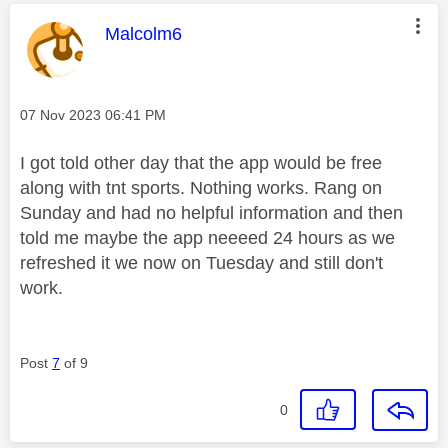
This message was authored by:
Malcolm6
Message posted on
‎07 Nov 2023
06:41 PM
I got told other day that the app would be free
along with tnt sports. Nothing works. Rang on
Sunday and had no helpful information and then
told me maybe the app neeeed 24 hours as we
refreshed it we now on Tuesday and still don't
work.
Post
7
of 9
0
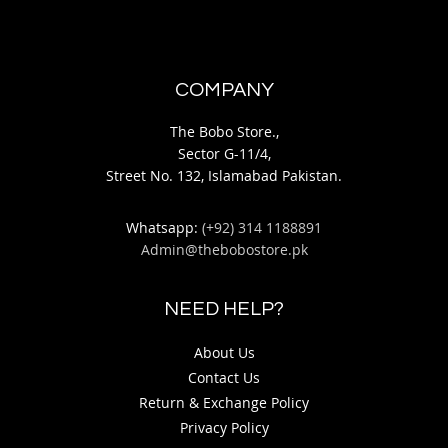
COMPANY
The Bobo Store.,
Sector G-11/4,
Street No. 132, Islamabad Pakistan.
Whatsapp:
(+92) 314 1188891
Admin@thebobostore.pk
NEED HELP?
About Us
Contact Us
Return & Exchange Policy
Privacy Policy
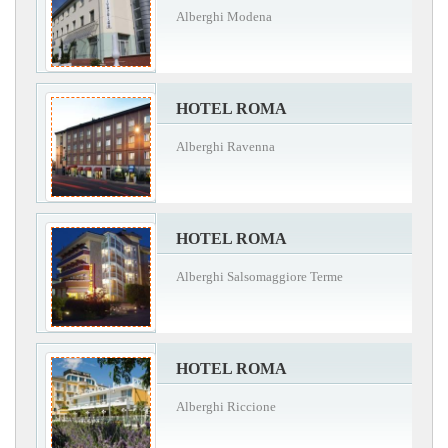
Alberghi Modena
HOTEL ROMA
Alberghi Ravenna
HOTEL ROMA
Alberghi Salsomaggiore Terme
HOTEL ROMA
Alberghi Riccione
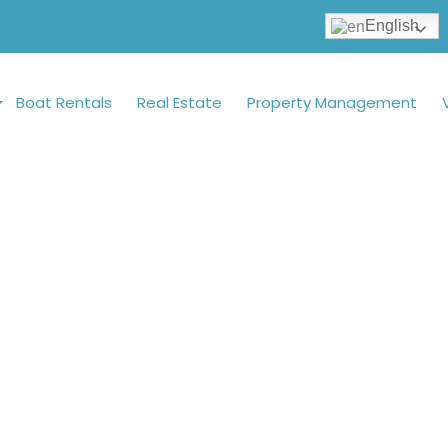
English
Boat Rentals
Real Estate
Property Management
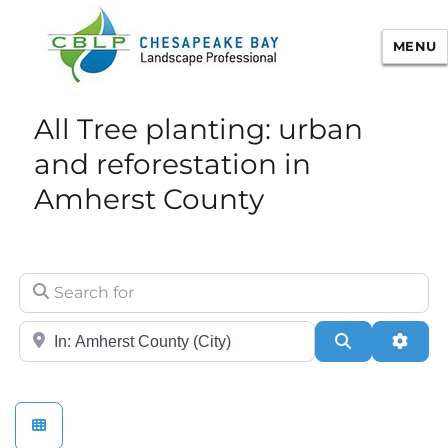
MENU
Chesapeake Bay Landscape
All Tree planting: urban
Professional Certification
and reforestation in
Amherst County
Search for
City/State or Zip
Search
Adva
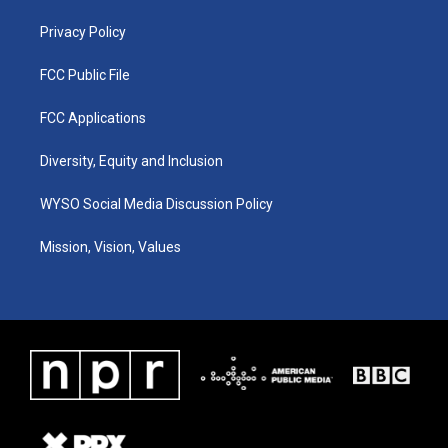
m
Privacy Policy
FCC Public File
FCC Applications
Diversity, Equity and Inclusion
WYSO Social Media Discussion Policy
Mission, Vision, Values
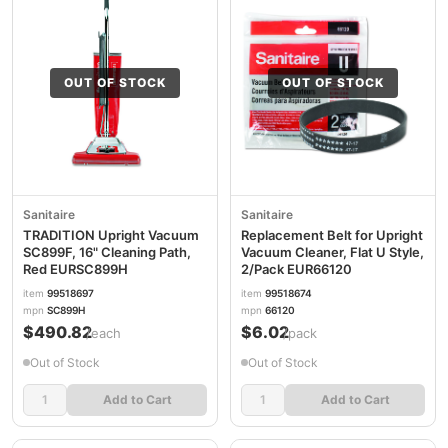
OUT OF STOCK
OUT OF STOCK
Sanitaire
Sanitaire
TRADITION Upright Vacuum
Replacement Belt for Upright
SC899F, 16" Cleaning Path,
Vacuum Cleaner, Flat U Style,
Red EURSC899H
2/Pack EUR66120
item
99518697
item
99518674
mpn
SC899H
mpn
66120
$490.82
$6.02
/each
/pack
Out of Stock
Out of Stock
Add to Cart
Add to Cart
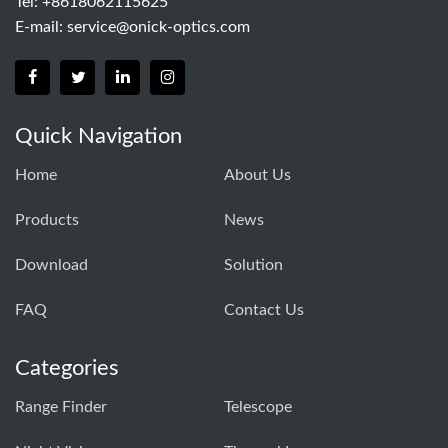
Tel: +8618062115625
E-mail:
service@onick-optics.com
Quick Navigation
Home
About Us
Products
News
Download
Solution
FAQ
Contact Us
Categories
Range Finder
Telescope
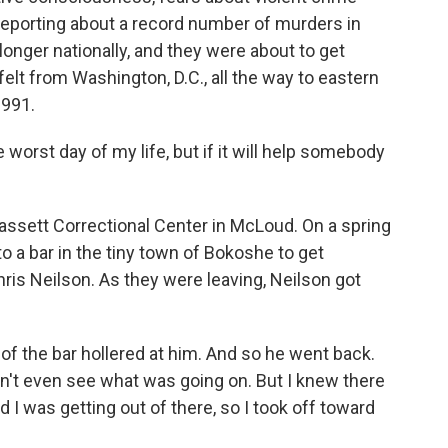
porting about a record number of murders in
longer nationally, and they were about to get
 felt from Washington, D.C., all the way to eastern
1991.
 worst day of my life, but if it will help somebody
ssett Correctional Center in McLoud. On a spring
o a bar in the tiny town of Bokoshe to get
hris Neilson. As they were leaving, Neilson got
f the bar hollered at him. And so he went back.
uldn't even see what was going on. But I knew there
 I was getting out of there, so I took off toward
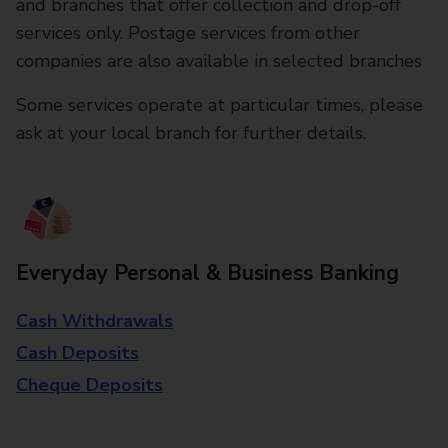
and branches that offer collection and drop-off
services only. Postage services from other
companies are also available in selected branches
Some services operate at particular times, please
ask at your local branch for further details.
Everyday Personal & Business Banking
Cash Withdrawals
Cash Deposits
Cheque Deposits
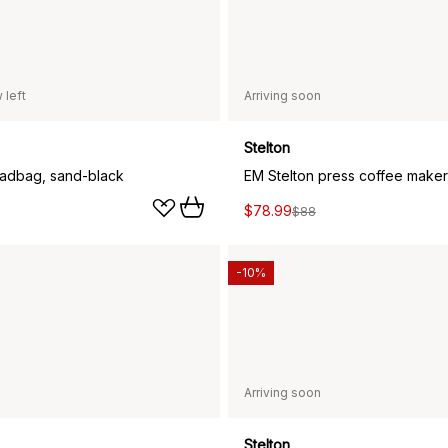
 left
Arriving soon
Stelton
eadbag, sand-black
EM Stelton press coffee maker
$78.99
$88
-10%
Arriving soon
Stelton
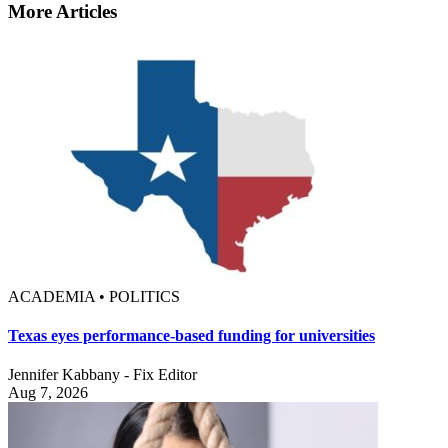
More Articles
ACADEMIA • POLITICS
Texas eyes performance-based funding for universities
Jennifer Kabbany - Fix Editor
Aug 7, 2026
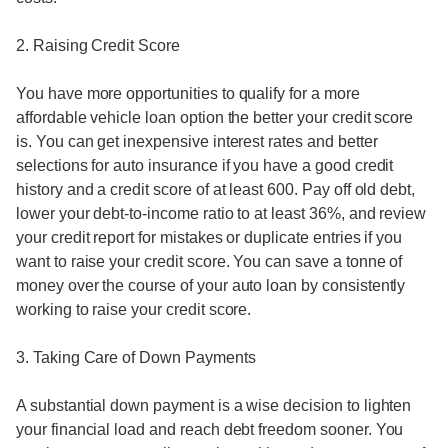
2. Raising Credit Score
You have more opportunities to qualify for a more
affordable vehicle loan option the better your credit score
is. You can get inexpensive interest rates and better
selections for auto insurance if you have a good credit
history and a credit score of at least 600. Pay off old debt,
lower your debt-to-income ratio to at least 36%, and review
your credit report for mistakes or duplicate entries if you
want to raise your credit score. You can save a tonne of
money over the course of your auto loan by consistently
working to raise your credit score.
3. Taking Care of Down Payments
A substantial down payment is a wise decision to lighten
your financial load and reach debt freedom sooner. You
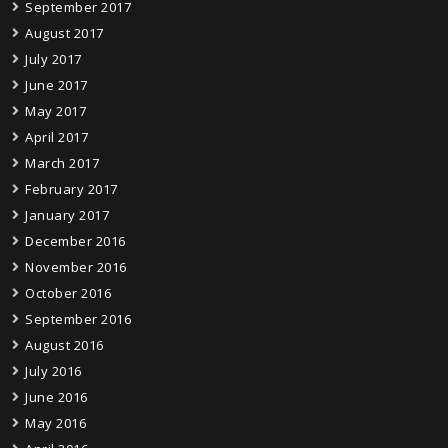
September 2017
August 2017
July 2017
June 2017
May 2017
April 2017
March 2017
February 2017
January 2017
December 2016
November 2016
October 2016
September 2016
August 2016
July 2016
June 2016
May 2016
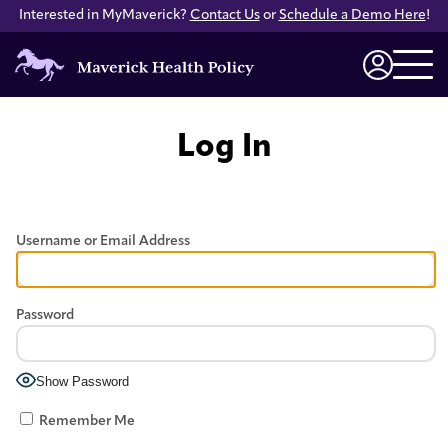
Interested in MyMaverick?
Contact Us
or
Schedule a Demo Here
!
Maverick
Health
Login
Policy
Log In
Username or Email Address
Password
Show Password
Remember Me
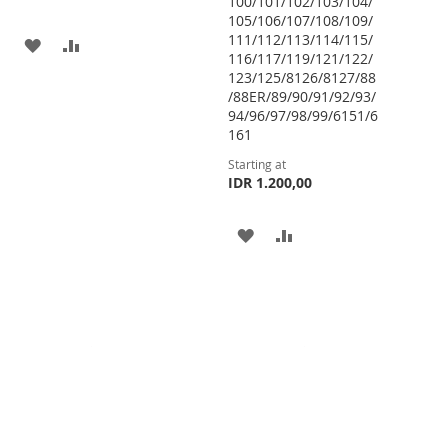
100/101/102/103/104/
105/106/107/108/109/
111/112/113/114/115/
ADD
ADD
116/117/119/121/122/
123/125/8126/8127/88
TO
TO
/88ER/89/90/91/92/93/
WISH
COMPARE
94/96/97/98/99/6151/6
161
LIST
Starting at
IDR 1.200,00
ADD
ADD
TO
TO
WISH
COMPARE
LIST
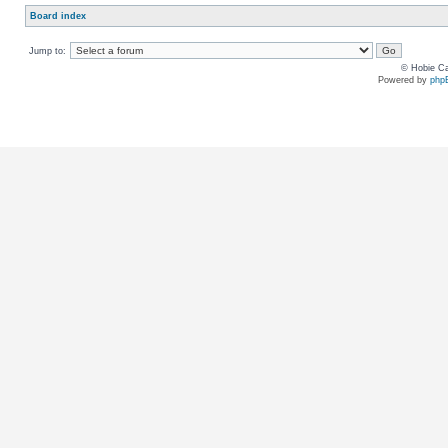
Board index
Jump to:
© Hobie Ca
Powered by
php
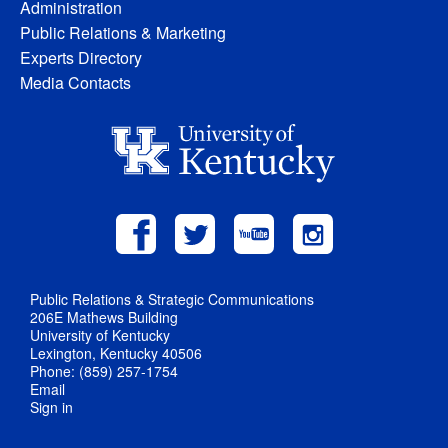
Administration
Public Relations & Marketing
Experts Directory
Media Contacts
Public Relations & Strategic Communications
206E Mathews Building
University of Kentucky
Lexington, Kentucky 40506
Phone: (859) 257-1754
Email
Sign in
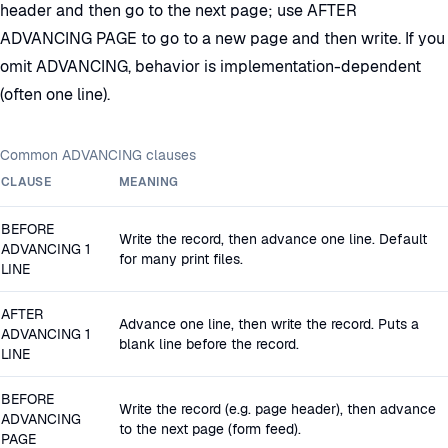
header and then go to the next page; use AFTER
ADVANCING PAGE to go to a new page and then write. If you
omit ADVANCING, behavior is implementation-dependent
(often one line).
Common ADVANCING clauses
CLAUSE
MEANING
BEFORE
Write the record, then advance one line. Default
ADVANCING 1
for many print files.
LINE
AFTER
Advance one line, then write the record. Puts a
ADVANCING 1
blank line before the record.
LINE
BEFORE
Write the record (e.g. page header), then advance
ADVANCING
to the next page (form feed).
PAGE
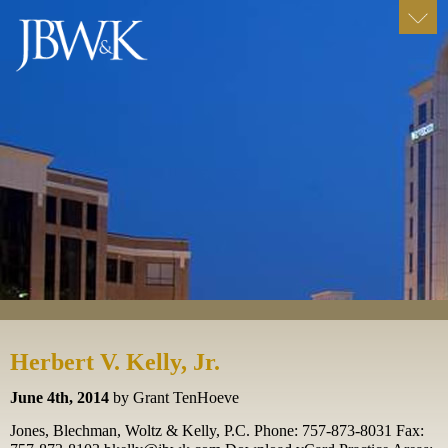
Herbert V. Kelly, Jr.
June 4th, 2014
by Grant TenHoeve
Jones, Blechman, Woltz & Kelly, P.C. Phone: 757-873-8031 Fax:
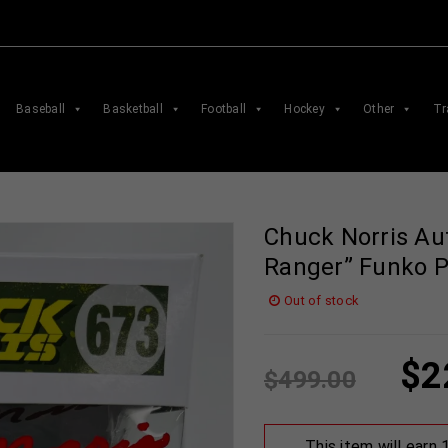
Baseball
Basketball
Football
Hockey
Other
Tr
Chuck Norris Au
Ranger” Funko 
Out of stock
$
2
$
499.00
This item will earn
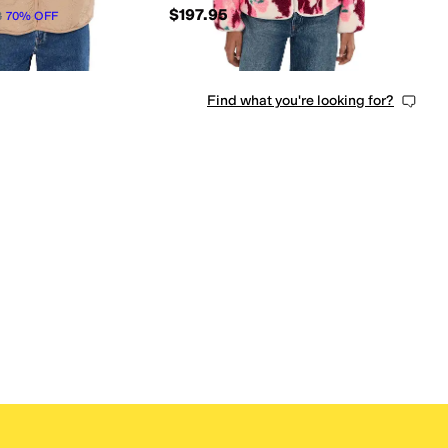
$197.95
8
70
%
OFF
Find what you're looking for?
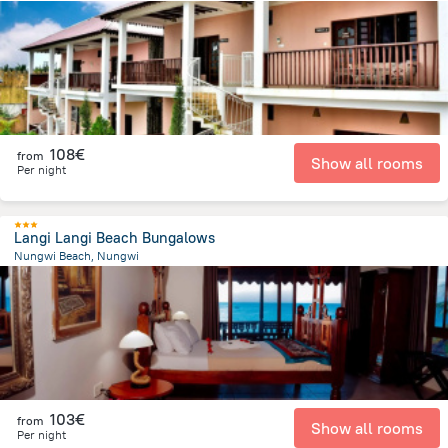
308.4 m
from the center of
Tanzania
108€
from
Show all rooms
Per night
Langi Langi Beach Bungalows
Nungwi Beach, Nungwi
863.5 m
from the center of
Tanzania
103€
from
Show all rooms
Per night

--------------------------------------------------

Checking the material above line by line, count those that include the string "your". Give the number alone.

Task answer
8